Le métissage entendu par les auteurs est en tout point différent de la notion qui se répand actuellement dans nos sociétés comme une traînée de poudre. Ce mélange bariolé, exotisme à deux sous que chacun s’approprie, que l’on prend pour métissage n’est en fait pour les auteurs que juxtaposition, coexistence dans l’espace temporel et spatial d’éléments, syncrétisme ou éclectisme. Dans la civilisation de la mondialisation, le métissage, vendu à toutes les sauces, devient ainsi exutoire. Galvaudé, il permet la résolution euphorique des contradictions dans un ensemble où la norme demeure toutefois l’anti-métissage par la recherche incessante de la stabilité, de l’identité. À la définition toujours plus folklorisée de la notion de métissage dans une vocation de légitimation du désir d’appropriation, les auteurs opposent le processus du dessaisissement et du renoncement. Loin du mélange, le métissage est une pensée de la désappropriation. Il suppose la ré-interrogation essentielle du sentiment de posséder une identité stable et définitive. Le métissage, c’est ce qui se lit en creux de la rencontre, et c’est d’abord et avant tout une reconnaissance de l’altérité en soi-même.

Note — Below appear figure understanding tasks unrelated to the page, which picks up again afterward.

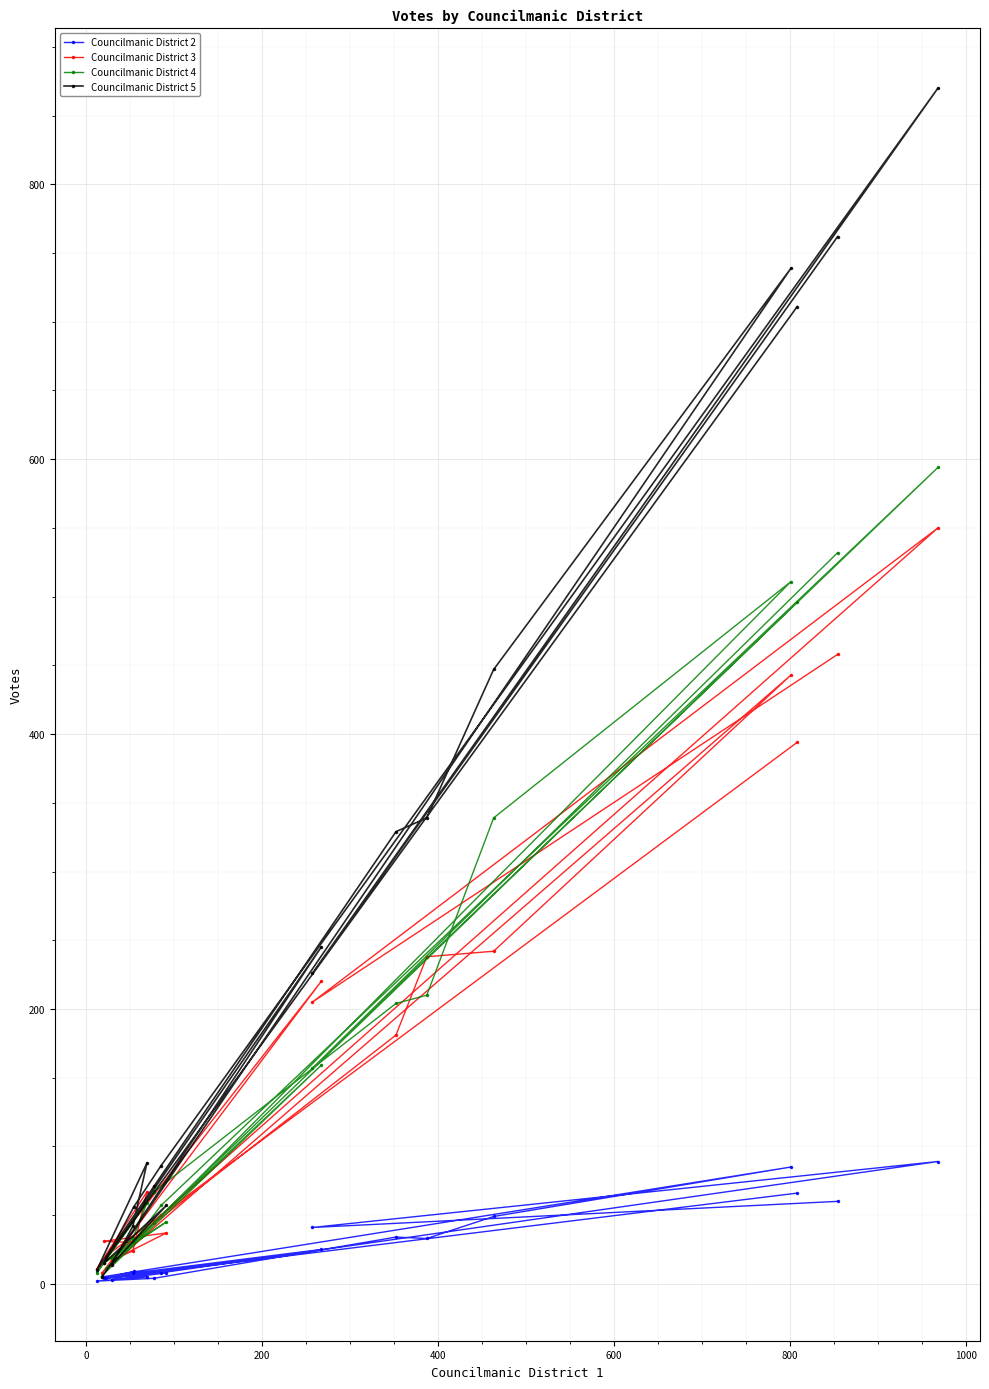

What is the greatest value displayed?

870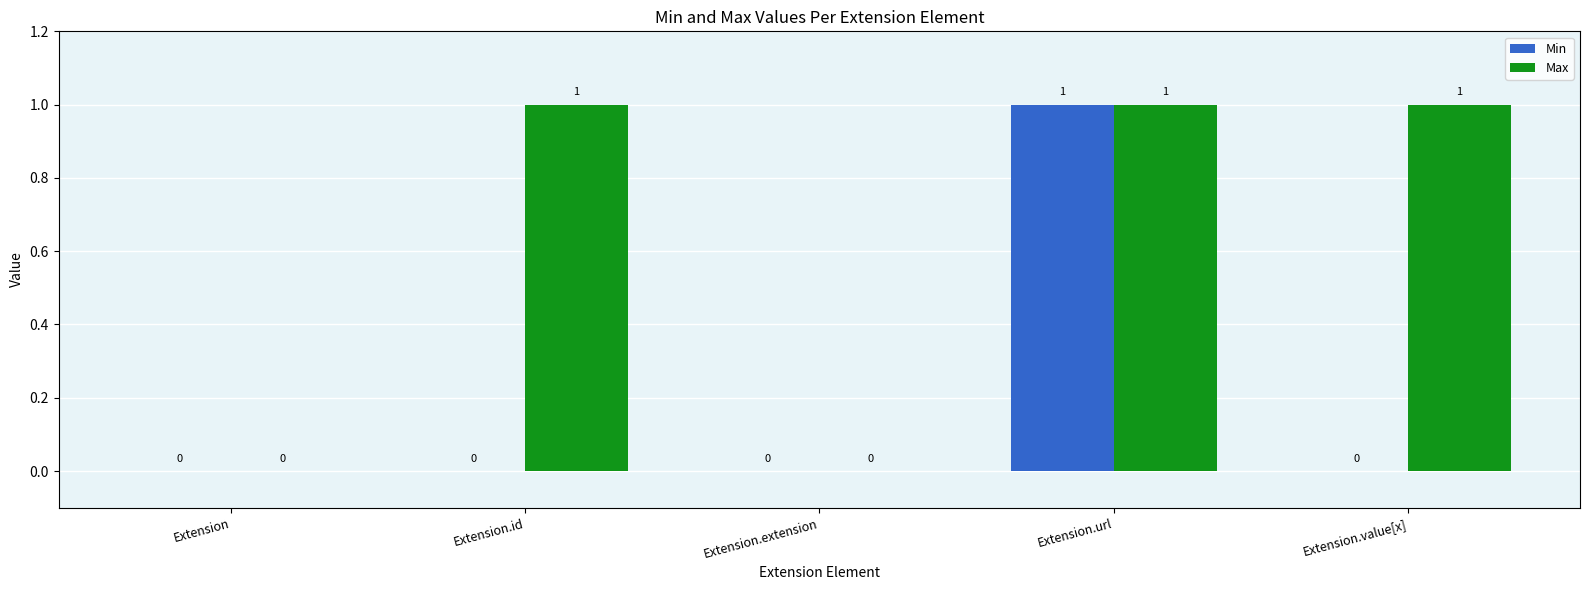

Is it true that Max equals 0 at Extension.id?

False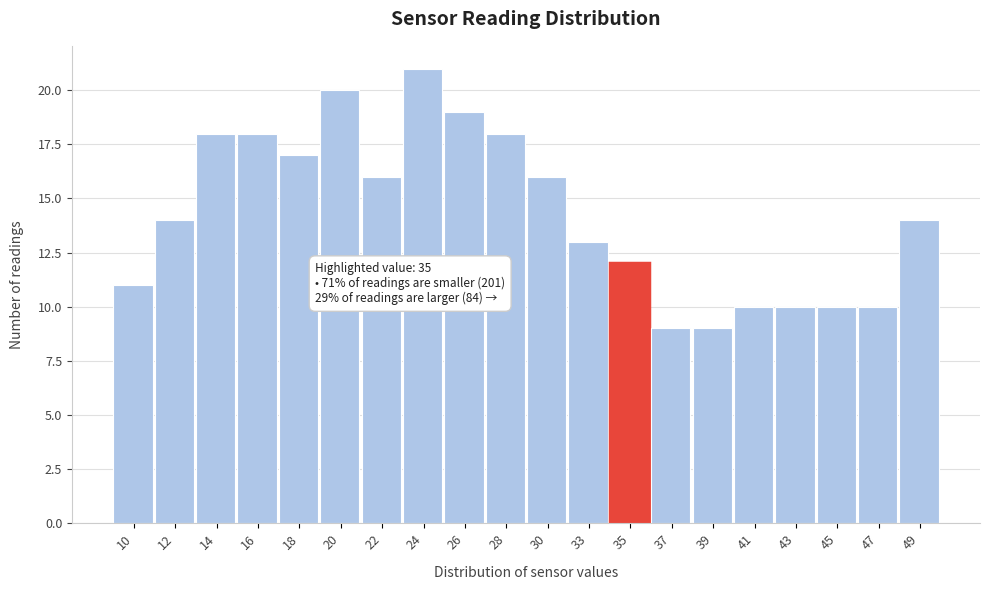

Reading left to right, list all the values displayed in this chart.

11	14	18	18	17	20	16	21	19	18	16	13	12	9	9	10	10	10	10	14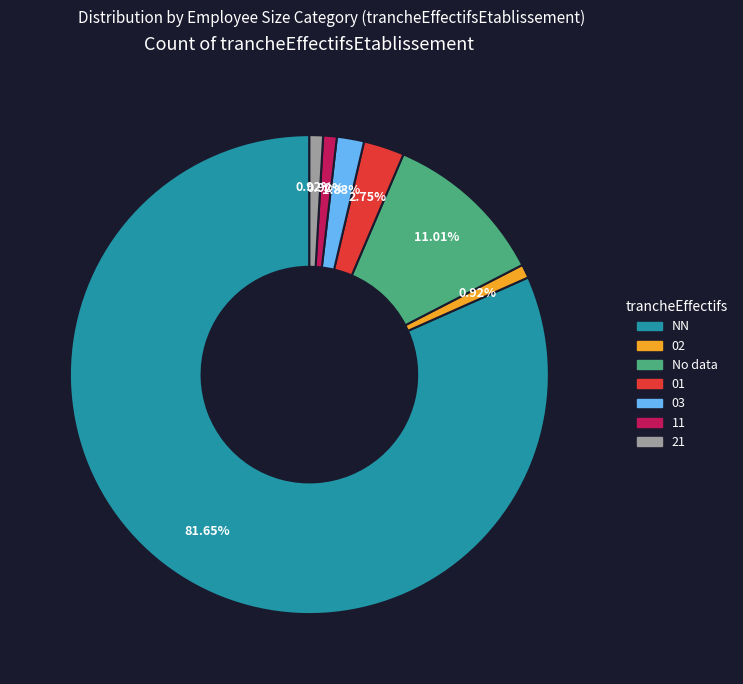

Is there any slice that represents more than half of the pie?

Yes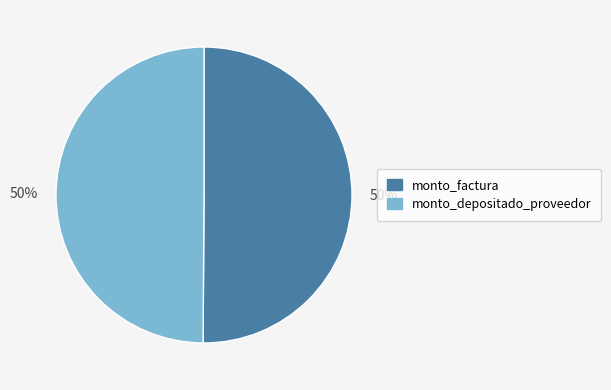

Count the number of slices in the pie.

2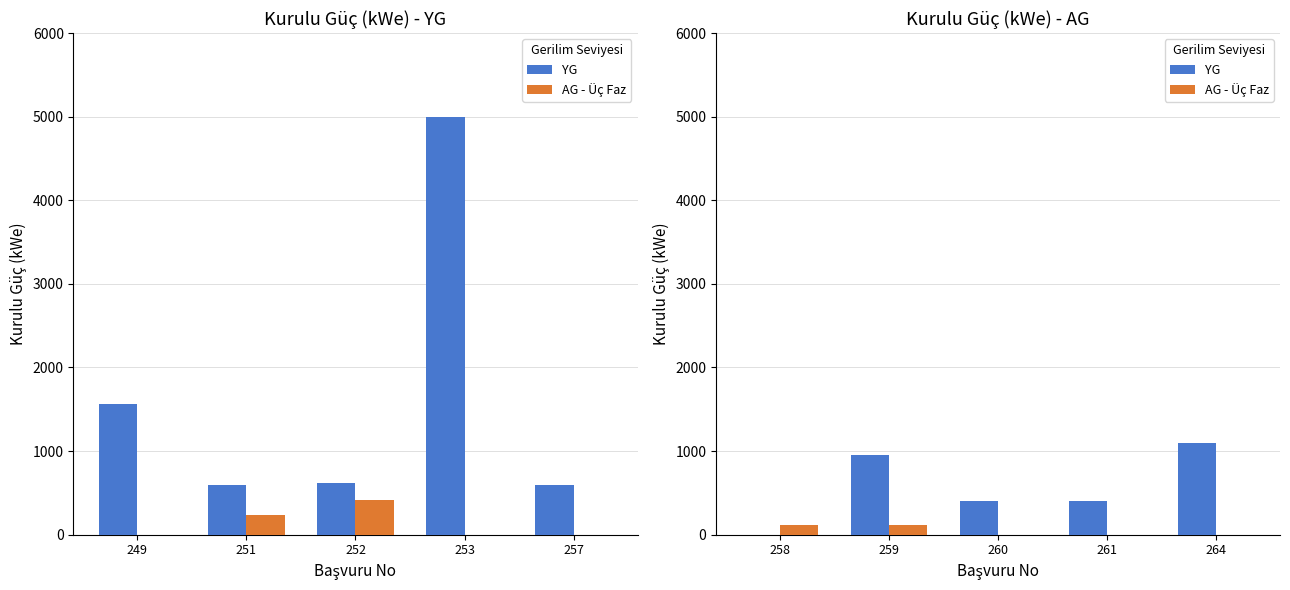

What is the difference between the maximum and second lowest values in the YG series?

700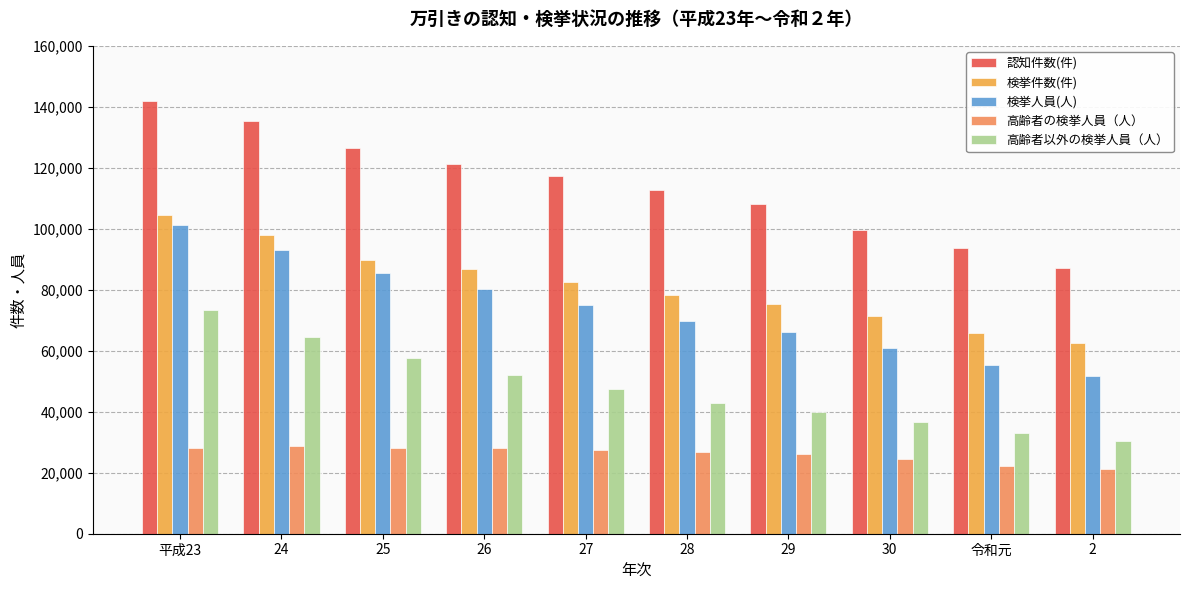

Which category has the lowest value in the 認知件数(件) series?

2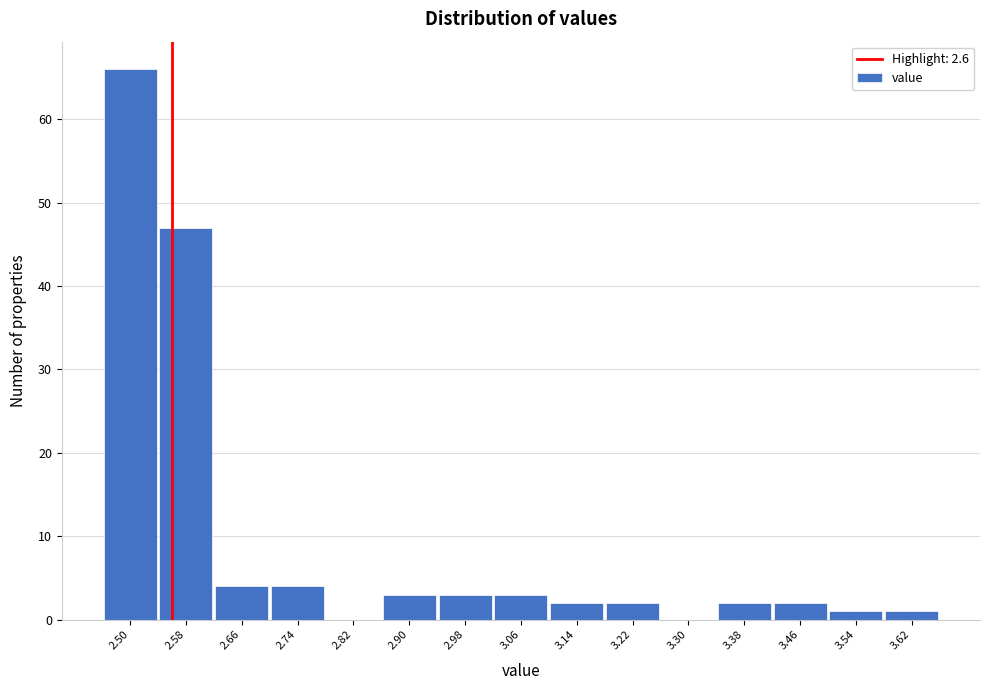

Reading right to left, transcribe all the data shown in this chart.

3.62=1	3.54=1	3.46=2	3.38=2	3.30=0	3.22=2	3.14=2	3.06=3	2.98=3	2.90=3	2.82=0	2.74=4	2.66=4	2.58=47	2.50=66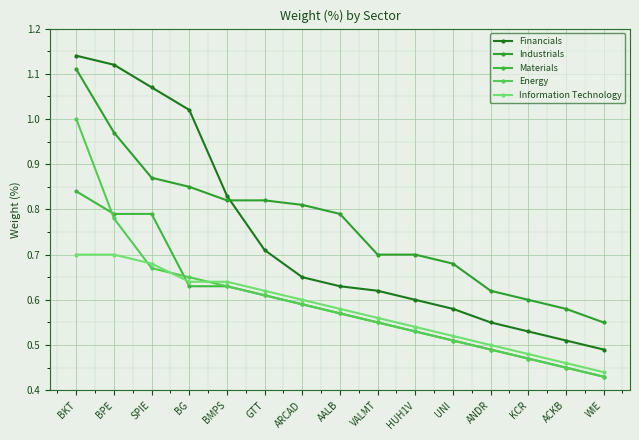

At which label does Industrials reach its minimum?

WIE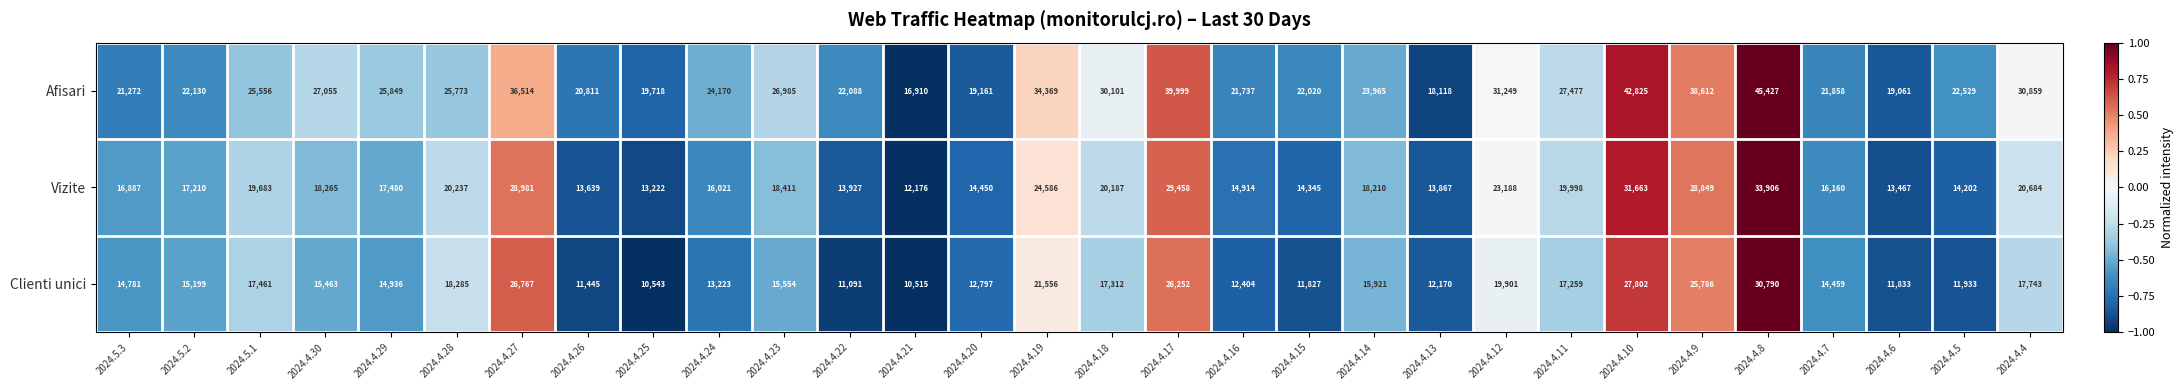

At which category is the sum across all series the highest?

2024.4.8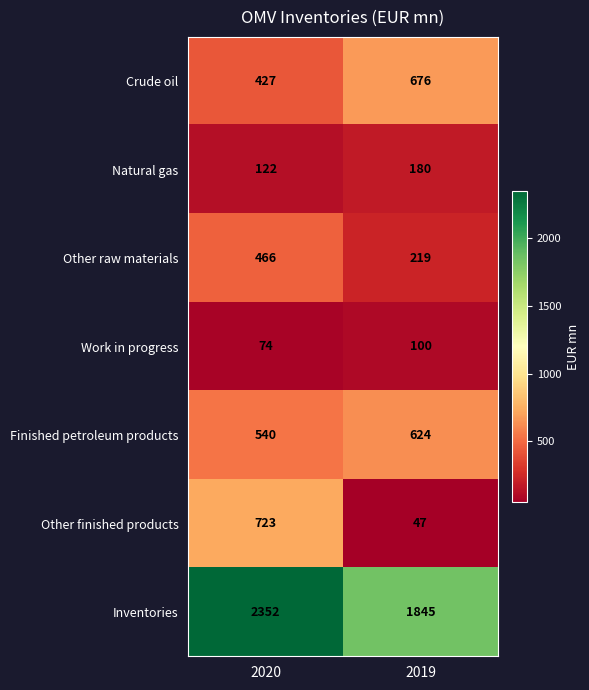

At which category is the sum across all series the highest?

2020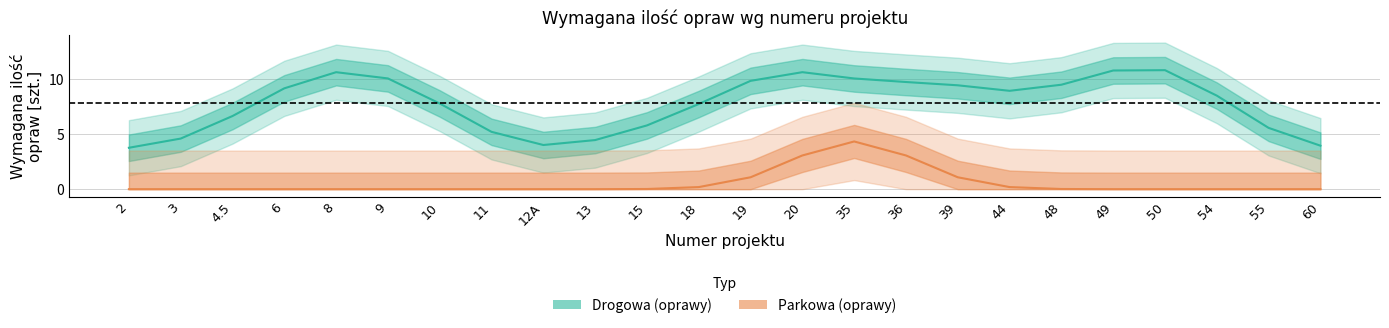

What is the label of the 12th point from the right?

19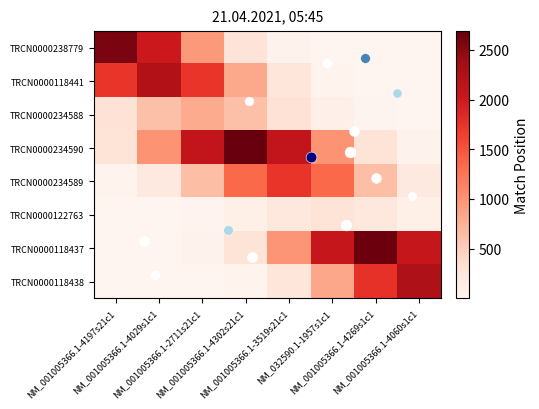

Which series changed the most between NM_032590.1-1957s1c1 and NM_001005366.1-4269s1c1?

TRCN0000118438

Ethnographes du langage, si les auteurs soulignent que la compréhension de la pensée métisse requiert un cheminement méthodique au travers des concepts, véritables opérateurs logiques qui en tracent le réseau de sens, ils en explorent aussi les « tout petits mots », les prépositions, les conjonctions qu’ils présentent comme autant d’articulations, qui font les accords et les rythmes de cette texture vivante et mouvante qu’est le métissage. Processus d’histoire, de rencontre, de temps, de tempo, le métissage « s’invente dans un jeu de glissements, de plis, de replis et de métaphores qui appelle une approche plus latérale que frontale » (p. 8). Tonalité, bien plus que totalité, le métissage dessine une troisième voie entre l’homogène et l’hétérogène, la fusion et la fragmentation, entre les modèles visant l’intégration totale et ceux prônant le repli communautariste. Pensée de la résistance, il s’oppose autant à l’uniformisation croissante qu’à l’exacerbation des particularismes identitaires. Le métissage ouvre une troisième voie dans un monde qui se pense, la majeure partie du temps, sur un mode binaire de ce qui est et de ce qui n’est pas, dans l’opposition du Noir et du Blanc. Il se conjugue avec altérité, et « trouve sa logique dans cette porosité où l’identité se fait transfrontalière » (p. 55). Le métissage s’oppose à l’essentialisme ; il est le seul « apte à reconnaître la mouvance, l’instabilité des cultures et des identités culturelles » (p. 16). Il ouvre à tous les possibilités de devenir ceci ou cela, noir ou blanc, puis noir puis blanc et ainsi de suite. Pensée de la composition, le métissage est échange, partage qui transforme les interlocuteurs et les cultures sans jamais aboutir à la conciliation, à l’abolition des contraires et des contradictions. Processus en perpétuel devenir qui naît de l’entre-deux, de la circulation ininterrompue entre la conjonction et la disjonction. Le métissage porte en son sein la question de notre transformation par l’autre. Il est, dit François Laplantine « le contraire de la complétude. Il se produit lorsque l’on en finit avec la fiction de l’étranger projetée défensivement au-dehors et que l’on commence à éprouver en soi cette perturbation et cette transformation créée par l’autre qui provoque du vacillement, du frémissement, de l’étrangeté » (2003 : s.p.).

À lire, en tout temps et en tout lieu.